Stored data entries
* * *

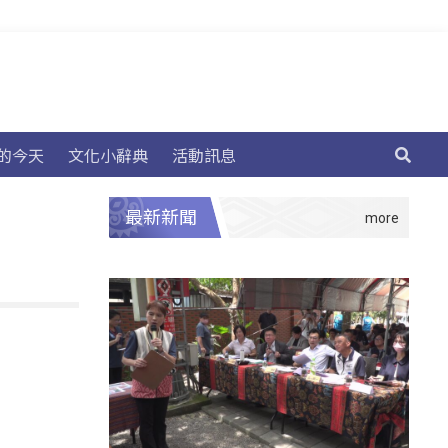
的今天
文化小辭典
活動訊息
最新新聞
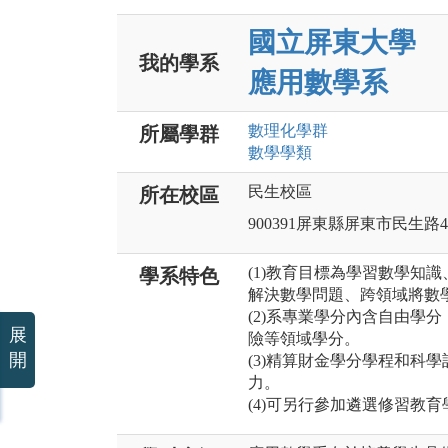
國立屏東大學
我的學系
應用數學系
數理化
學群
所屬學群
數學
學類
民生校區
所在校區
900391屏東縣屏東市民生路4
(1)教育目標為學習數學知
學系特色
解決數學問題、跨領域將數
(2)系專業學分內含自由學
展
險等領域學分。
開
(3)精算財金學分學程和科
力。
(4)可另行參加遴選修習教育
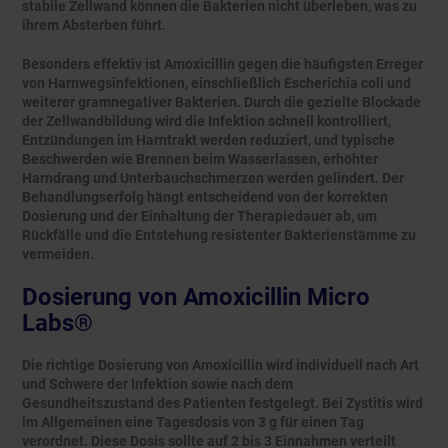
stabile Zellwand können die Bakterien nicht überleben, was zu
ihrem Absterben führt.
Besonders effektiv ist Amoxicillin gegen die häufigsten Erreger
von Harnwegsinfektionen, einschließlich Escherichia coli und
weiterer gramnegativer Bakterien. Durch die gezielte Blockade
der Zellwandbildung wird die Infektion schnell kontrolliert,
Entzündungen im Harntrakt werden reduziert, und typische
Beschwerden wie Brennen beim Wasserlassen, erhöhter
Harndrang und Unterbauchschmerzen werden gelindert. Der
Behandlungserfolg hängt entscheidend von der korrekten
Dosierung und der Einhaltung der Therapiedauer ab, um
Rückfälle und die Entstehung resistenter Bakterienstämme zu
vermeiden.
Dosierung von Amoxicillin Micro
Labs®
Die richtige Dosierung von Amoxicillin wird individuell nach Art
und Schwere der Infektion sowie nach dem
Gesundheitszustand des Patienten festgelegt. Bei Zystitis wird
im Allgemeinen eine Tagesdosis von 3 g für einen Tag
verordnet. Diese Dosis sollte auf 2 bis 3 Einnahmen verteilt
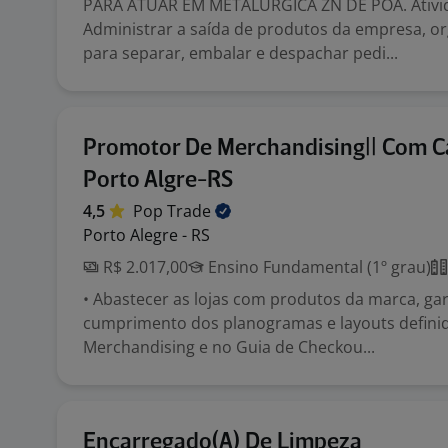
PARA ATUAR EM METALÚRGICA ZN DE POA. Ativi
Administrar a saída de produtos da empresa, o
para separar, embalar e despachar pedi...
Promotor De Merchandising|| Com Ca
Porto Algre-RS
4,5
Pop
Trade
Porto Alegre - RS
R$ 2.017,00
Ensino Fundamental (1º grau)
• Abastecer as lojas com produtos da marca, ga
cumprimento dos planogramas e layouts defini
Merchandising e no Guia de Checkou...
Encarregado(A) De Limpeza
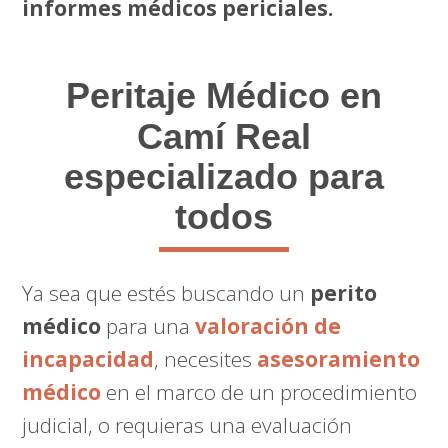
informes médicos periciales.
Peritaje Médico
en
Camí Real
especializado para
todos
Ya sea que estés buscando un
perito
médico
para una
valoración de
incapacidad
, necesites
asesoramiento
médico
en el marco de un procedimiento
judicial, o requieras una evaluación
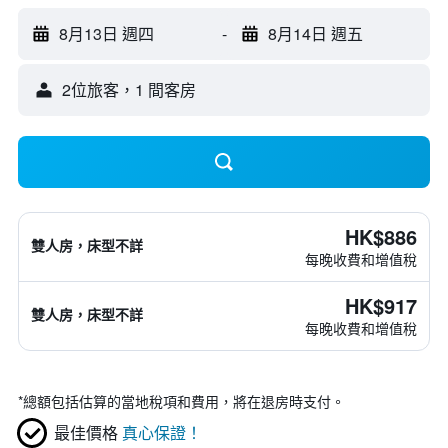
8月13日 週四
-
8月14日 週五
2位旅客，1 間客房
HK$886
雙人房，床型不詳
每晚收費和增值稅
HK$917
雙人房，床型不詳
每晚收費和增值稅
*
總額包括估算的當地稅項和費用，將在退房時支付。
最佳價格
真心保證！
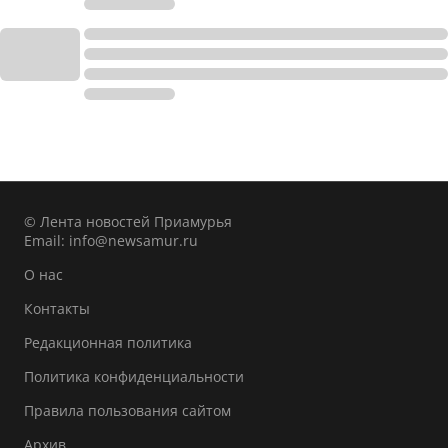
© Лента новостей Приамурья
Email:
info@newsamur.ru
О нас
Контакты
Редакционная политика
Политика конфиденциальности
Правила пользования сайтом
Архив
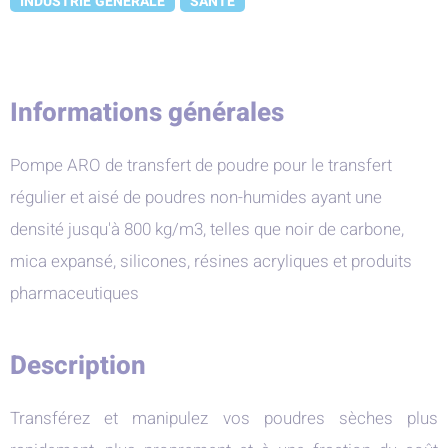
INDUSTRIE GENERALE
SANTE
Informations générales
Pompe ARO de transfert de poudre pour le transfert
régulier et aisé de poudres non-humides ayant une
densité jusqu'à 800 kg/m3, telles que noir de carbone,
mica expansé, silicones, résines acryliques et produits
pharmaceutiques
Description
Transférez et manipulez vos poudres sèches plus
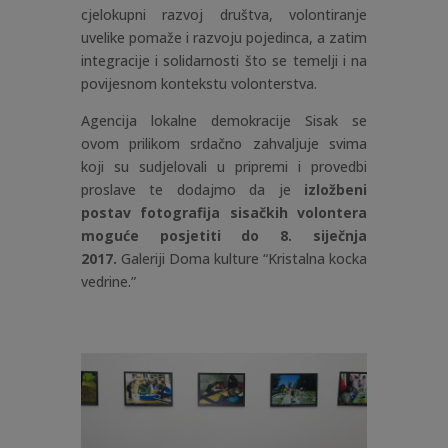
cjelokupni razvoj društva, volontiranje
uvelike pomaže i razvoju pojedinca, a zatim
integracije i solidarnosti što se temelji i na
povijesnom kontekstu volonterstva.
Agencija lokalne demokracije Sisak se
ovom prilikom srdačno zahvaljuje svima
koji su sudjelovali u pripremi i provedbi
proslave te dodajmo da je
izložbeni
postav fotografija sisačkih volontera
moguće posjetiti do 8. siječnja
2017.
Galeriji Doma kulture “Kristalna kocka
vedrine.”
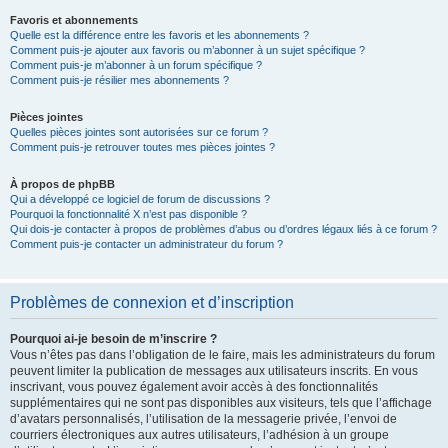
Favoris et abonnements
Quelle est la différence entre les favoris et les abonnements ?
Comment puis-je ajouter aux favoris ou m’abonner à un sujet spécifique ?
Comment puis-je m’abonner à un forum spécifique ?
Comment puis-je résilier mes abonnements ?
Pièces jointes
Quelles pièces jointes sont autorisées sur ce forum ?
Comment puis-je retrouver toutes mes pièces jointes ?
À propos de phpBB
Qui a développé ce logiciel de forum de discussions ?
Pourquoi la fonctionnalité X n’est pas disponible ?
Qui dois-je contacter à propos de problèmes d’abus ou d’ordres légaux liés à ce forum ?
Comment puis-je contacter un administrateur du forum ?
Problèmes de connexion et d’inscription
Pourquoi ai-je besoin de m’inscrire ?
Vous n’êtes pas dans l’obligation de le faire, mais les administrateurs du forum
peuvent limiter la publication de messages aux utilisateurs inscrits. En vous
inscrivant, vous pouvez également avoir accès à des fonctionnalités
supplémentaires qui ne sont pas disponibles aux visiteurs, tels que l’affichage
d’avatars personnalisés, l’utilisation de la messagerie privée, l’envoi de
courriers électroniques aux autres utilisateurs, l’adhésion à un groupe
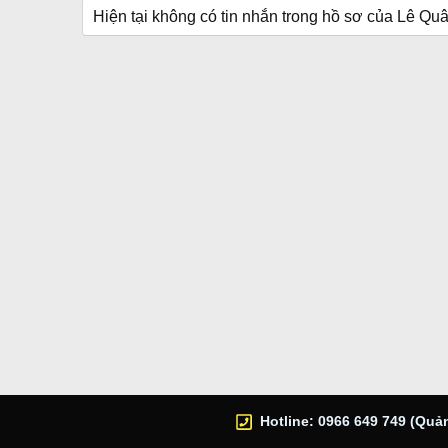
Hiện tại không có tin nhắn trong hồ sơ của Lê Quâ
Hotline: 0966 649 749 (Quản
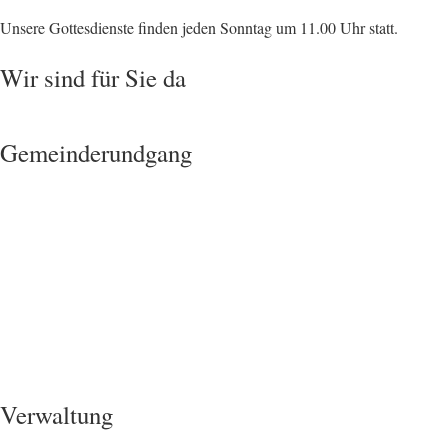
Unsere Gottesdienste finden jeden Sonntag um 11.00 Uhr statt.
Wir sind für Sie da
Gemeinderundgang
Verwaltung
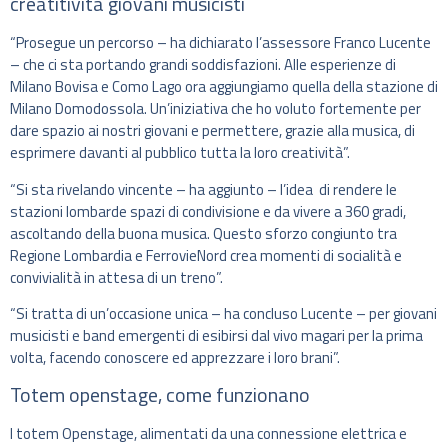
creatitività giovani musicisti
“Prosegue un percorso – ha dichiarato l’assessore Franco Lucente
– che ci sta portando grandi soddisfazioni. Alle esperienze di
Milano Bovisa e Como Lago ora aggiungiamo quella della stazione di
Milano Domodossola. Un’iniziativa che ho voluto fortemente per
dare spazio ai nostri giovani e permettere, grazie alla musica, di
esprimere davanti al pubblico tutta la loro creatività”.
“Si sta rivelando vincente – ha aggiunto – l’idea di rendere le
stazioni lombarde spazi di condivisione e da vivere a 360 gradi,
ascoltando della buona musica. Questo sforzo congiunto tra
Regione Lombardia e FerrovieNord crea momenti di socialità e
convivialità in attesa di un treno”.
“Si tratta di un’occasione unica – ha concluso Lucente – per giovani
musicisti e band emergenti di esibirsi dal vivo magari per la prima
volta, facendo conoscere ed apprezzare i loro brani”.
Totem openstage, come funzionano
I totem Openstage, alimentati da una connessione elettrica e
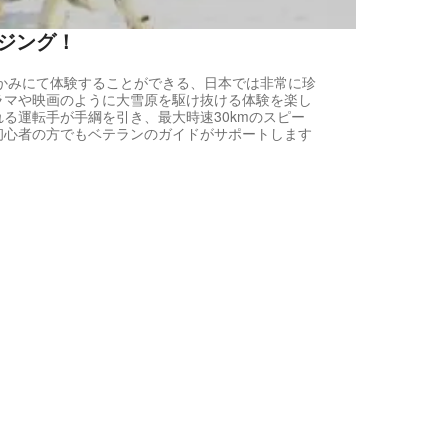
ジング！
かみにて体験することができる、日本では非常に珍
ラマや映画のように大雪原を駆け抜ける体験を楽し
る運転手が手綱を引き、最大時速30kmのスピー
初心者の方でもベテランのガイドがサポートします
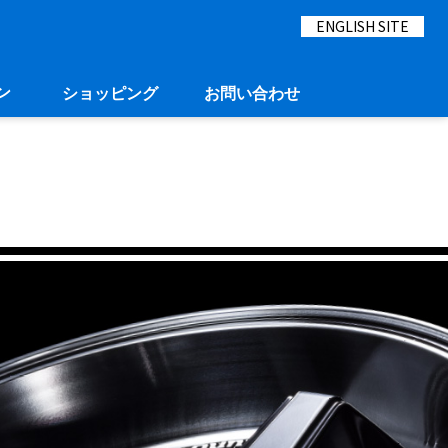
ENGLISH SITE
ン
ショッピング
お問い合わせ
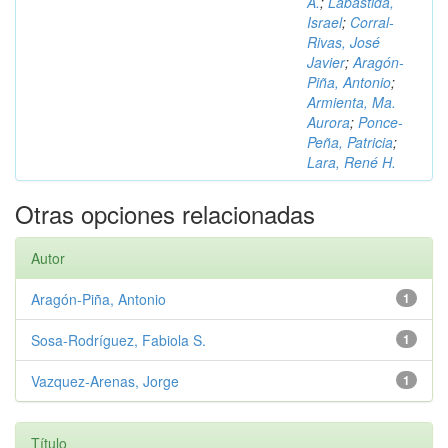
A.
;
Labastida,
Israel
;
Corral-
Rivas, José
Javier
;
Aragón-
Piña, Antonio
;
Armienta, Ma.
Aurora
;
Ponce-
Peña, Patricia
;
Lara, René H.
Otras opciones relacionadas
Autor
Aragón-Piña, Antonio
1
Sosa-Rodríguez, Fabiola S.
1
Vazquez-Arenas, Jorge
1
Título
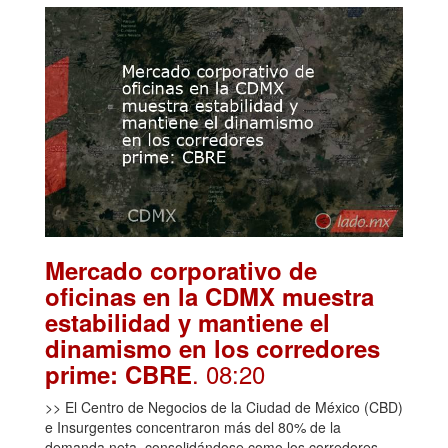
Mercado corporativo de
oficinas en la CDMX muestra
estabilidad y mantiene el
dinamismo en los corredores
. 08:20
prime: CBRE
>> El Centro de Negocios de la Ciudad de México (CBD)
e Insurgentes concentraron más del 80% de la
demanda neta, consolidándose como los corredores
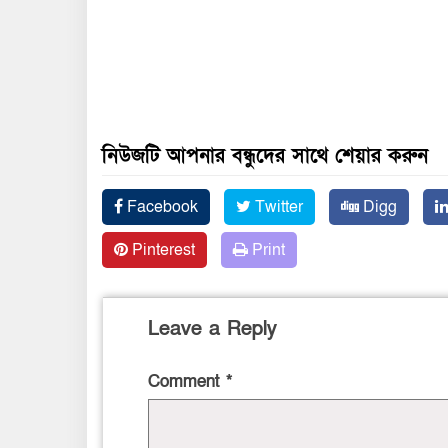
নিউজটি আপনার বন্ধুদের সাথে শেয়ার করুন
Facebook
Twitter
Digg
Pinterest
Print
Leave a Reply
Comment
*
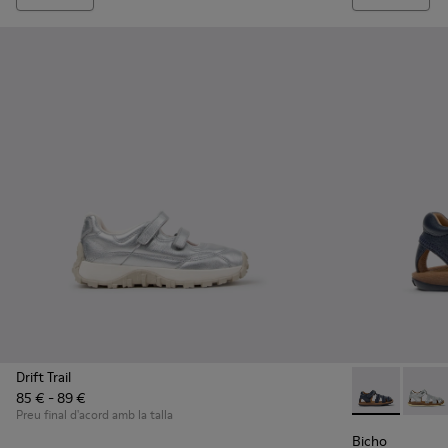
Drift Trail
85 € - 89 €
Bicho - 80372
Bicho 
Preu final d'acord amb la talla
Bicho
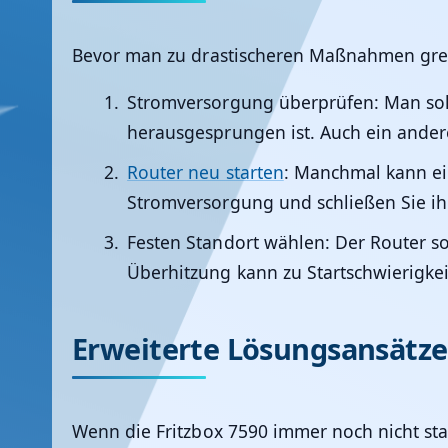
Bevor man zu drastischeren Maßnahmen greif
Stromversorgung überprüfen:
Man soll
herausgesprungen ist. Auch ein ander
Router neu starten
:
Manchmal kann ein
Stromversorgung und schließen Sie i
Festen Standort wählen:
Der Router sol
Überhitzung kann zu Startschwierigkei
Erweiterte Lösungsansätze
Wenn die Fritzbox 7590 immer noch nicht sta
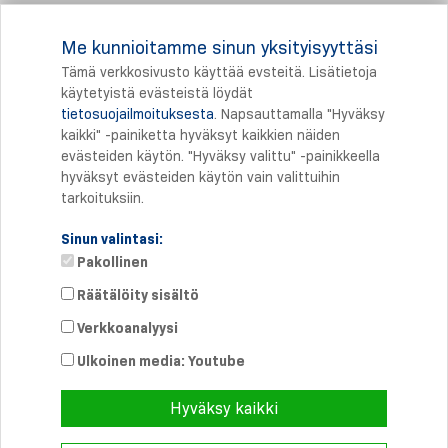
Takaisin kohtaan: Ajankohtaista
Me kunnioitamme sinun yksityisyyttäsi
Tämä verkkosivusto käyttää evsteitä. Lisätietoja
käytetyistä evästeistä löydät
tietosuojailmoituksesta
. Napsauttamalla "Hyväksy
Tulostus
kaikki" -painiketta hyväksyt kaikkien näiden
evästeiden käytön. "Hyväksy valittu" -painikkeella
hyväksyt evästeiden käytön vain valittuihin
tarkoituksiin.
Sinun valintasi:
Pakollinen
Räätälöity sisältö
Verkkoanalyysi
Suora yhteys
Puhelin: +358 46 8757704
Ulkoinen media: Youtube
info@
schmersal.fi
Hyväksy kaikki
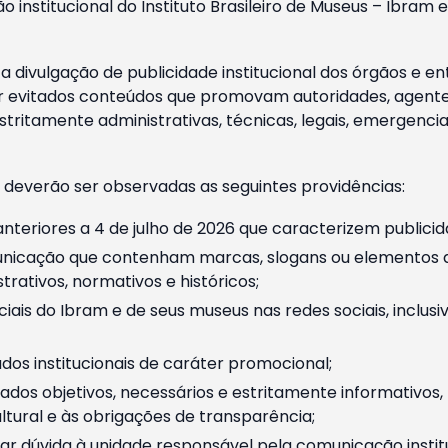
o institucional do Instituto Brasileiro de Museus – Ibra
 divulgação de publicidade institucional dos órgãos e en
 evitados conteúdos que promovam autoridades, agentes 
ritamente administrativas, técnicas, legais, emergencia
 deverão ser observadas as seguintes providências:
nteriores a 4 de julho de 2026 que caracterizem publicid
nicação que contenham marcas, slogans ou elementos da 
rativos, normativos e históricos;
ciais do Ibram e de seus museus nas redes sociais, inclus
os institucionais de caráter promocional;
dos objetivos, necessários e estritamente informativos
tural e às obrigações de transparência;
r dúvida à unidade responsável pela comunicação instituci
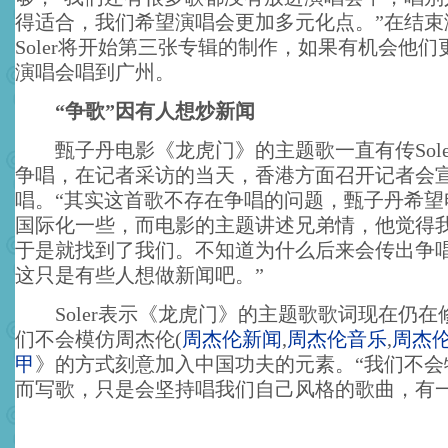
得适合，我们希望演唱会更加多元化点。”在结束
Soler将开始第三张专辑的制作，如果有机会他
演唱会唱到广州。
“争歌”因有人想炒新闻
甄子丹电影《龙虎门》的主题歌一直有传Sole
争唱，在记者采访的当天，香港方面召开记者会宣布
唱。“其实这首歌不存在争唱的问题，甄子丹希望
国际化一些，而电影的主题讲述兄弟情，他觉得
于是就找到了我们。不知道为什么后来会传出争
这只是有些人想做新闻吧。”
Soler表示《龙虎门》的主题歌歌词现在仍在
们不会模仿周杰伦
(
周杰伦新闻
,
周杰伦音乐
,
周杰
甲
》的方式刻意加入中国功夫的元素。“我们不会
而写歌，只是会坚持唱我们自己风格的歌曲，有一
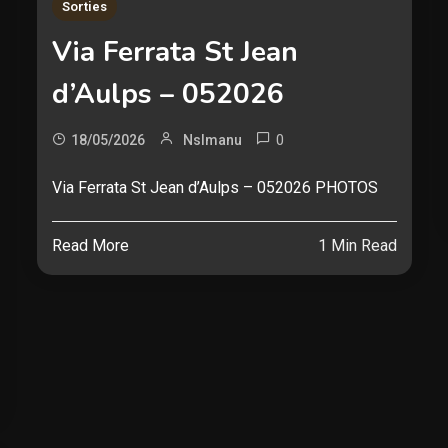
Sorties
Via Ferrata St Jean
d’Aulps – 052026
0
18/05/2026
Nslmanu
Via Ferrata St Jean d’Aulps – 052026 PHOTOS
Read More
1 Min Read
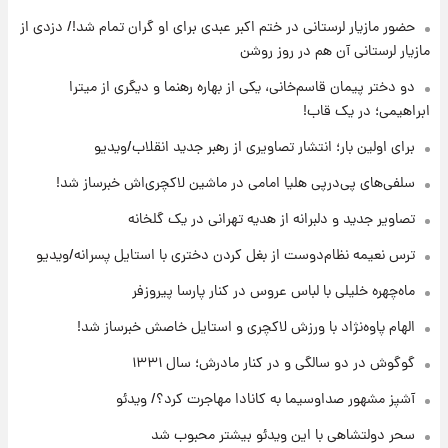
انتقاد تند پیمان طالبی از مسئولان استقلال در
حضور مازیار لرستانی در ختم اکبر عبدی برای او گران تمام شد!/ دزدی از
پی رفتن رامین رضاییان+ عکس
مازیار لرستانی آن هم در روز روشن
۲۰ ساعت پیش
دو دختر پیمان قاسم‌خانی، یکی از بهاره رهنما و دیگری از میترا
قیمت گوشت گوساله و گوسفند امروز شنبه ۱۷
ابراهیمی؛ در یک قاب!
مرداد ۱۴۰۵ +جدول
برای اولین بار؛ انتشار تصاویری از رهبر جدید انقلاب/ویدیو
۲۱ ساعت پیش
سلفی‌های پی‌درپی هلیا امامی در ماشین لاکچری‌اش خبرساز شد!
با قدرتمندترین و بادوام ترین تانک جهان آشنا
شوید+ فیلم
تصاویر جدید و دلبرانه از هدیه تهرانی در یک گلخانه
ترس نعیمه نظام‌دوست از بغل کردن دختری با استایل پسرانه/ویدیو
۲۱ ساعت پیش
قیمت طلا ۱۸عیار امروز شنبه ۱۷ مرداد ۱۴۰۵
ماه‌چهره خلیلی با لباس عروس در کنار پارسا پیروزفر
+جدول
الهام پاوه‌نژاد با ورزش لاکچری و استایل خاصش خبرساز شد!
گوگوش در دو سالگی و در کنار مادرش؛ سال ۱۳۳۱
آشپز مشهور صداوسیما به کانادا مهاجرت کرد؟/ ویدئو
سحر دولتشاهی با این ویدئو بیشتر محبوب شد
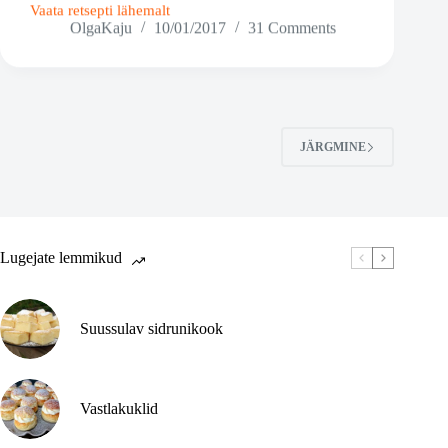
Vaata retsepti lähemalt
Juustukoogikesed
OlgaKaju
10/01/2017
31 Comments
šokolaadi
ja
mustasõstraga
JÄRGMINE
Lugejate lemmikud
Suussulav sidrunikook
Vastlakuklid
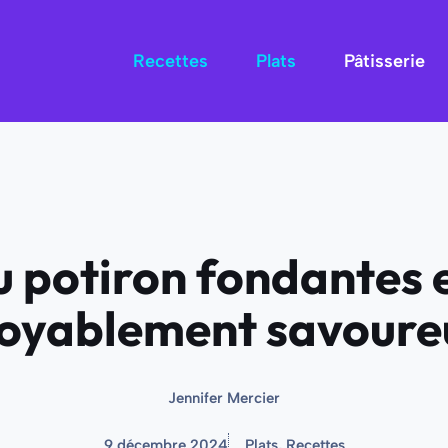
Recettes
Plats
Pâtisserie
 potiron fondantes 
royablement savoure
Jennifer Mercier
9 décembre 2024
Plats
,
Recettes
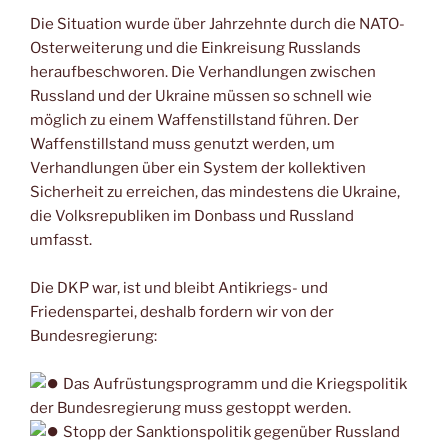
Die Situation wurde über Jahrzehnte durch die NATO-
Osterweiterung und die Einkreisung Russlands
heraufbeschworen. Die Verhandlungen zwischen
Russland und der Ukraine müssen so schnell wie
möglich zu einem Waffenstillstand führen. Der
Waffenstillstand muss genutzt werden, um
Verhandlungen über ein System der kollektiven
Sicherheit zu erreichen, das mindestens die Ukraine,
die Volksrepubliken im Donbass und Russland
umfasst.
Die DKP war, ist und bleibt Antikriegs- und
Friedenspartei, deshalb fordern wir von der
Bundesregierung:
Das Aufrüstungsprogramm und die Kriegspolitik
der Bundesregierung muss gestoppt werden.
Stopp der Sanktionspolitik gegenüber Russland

* * *

● **Problem requirements**
Reproduce the stretch from the start of the lines through the line containing "(4)可另行參加遴選修習教育", swapping "民生校區" for "主校區" and leaving everything else unchanged. Omit the pictures from the reproduction.

● **Result of the task**
的今天
文化小辭典
活動訊息
最新新聞
國立屏東大學
我的學系
應用數學系
數理化
學群
所屬學群
數學
學類
主校區
所在校區
900391屏東縣屏東市民生路4
(1)教育目標為學習數學知
學系特色
解決數學問題、跨領域將數
(2)系專業學分內含自由學
展
險等領域學分。
開
(3)精算財金學分學程和科
力。
(4)可另行參加遴選修習教育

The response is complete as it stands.